Academic Machine Learning Development Process

Update (3 May 2019): This is outdated. VSCode team just released a set of extensions which works better in this scenario. Please visit https://code.visualstudio.com/blogs/2019/05/02/remote-development.

Machine learning projects nowadays cannot easily fit into a laptop. While we optimize laptop for maximum portability, it does not usually come with a powerful GPU. The conventional wisdom is that we buy our own machine learning rig with powerful enough GPU(s). This now splits our development machine, where we actually writing codes, and the running machine, where we have all the libraries and resources. Of course, In this scenario, we don’t include the GPU farm, if you have any, in that case other layer of considerations must be in place.

Splitting developing machine and running machine give rise to a lot of headaches because the latency of the task is generally very low, iterations are fast. How could we manage to do this? Worse yet, usually during coding we want to have access to all development tools including but not limited to code suggestion and auto-completion. If all the libraries reside in the running machine, how could we have a precise code suggestion then?
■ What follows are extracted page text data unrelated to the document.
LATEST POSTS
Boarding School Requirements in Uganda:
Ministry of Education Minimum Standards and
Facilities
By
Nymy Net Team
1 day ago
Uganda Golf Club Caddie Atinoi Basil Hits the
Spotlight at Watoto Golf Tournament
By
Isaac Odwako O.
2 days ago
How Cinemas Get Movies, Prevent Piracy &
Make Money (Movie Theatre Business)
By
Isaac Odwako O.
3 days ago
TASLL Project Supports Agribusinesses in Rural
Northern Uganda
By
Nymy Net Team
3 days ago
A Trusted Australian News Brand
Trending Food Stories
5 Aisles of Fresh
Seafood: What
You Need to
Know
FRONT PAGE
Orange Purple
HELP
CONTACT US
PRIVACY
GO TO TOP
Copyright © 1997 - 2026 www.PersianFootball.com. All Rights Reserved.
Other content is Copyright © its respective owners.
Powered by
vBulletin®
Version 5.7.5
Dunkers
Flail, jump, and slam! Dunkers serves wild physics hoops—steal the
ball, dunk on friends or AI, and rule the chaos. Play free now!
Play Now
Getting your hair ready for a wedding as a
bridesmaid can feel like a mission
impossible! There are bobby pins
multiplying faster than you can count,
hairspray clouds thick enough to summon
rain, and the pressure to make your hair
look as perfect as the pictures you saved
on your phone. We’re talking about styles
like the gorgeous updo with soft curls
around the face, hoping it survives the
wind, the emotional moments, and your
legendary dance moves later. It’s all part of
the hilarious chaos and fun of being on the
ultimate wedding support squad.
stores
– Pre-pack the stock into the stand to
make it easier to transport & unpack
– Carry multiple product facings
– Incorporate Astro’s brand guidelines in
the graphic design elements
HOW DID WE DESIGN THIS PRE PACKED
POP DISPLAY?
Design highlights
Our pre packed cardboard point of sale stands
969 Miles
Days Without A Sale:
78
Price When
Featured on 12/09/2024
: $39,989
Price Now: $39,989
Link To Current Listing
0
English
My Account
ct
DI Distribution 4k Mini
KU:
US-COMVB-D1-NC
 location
I think Jupyterlab (and all other IDEs with client side UI) try to solve the right problem, it is really a problem developers haven’t seen conventionally, it is just beginning to emerge and our tools are not capable of it yet. Jupyterlab is quite limited by itself. The project began as a language agnostic platform, it does not provide any language specific code suggestion and completion. This task should be done via extensions according to the project philosophy. The problem is rather the project is still very young and there is no such extension. This renders the tools only good enough for small code bases where the interactivity which is the main-selling point of this tool outshines its flaws.

We now move on to see other candidates where the core resides on the running machine but has a client-side UI. The solution I have found is quite unexpected, it is Visual Studio Code. I don’t think Code is designed to be a server side IDE at all (only recently it seems to have enough requests to do so), but since the introduction of its feature Live share, it now has the capability to do so.

Live share solves our problem in a sense that we can remote to our running machine and edit the code there while maintaining laptop portability. If all operations are done in the server side e.g. file operations, debugging, versioning, leaving only the visuals and controls to be transmitted through the wire, the cost of being remote should be rather small since these operations are not latency sensitive. If the dynamics of GUI is known in the client side, there should be no delay between typing and presenting the characters typed.

Live share is still beta though and only recently it has met the usable quality. It still has a long way to go i.e. versioning is not fully supported from the client but we still can use a separate terminal to do that, not that hard.

To run live share we need to run Code, and to run Code we need a desktop environment. The fact that Code does not support headless mode is still a caveat to use this solution, but for me this is rather slim since I could just install a VNC server of some kind (I personally use TurboVNC) and run the Code from there.

Visual Studio Code now seems to focus on machine learning community as well, you can see with its powerful Python extension, and also its Intellicode extension which supports many deep learning frameworks.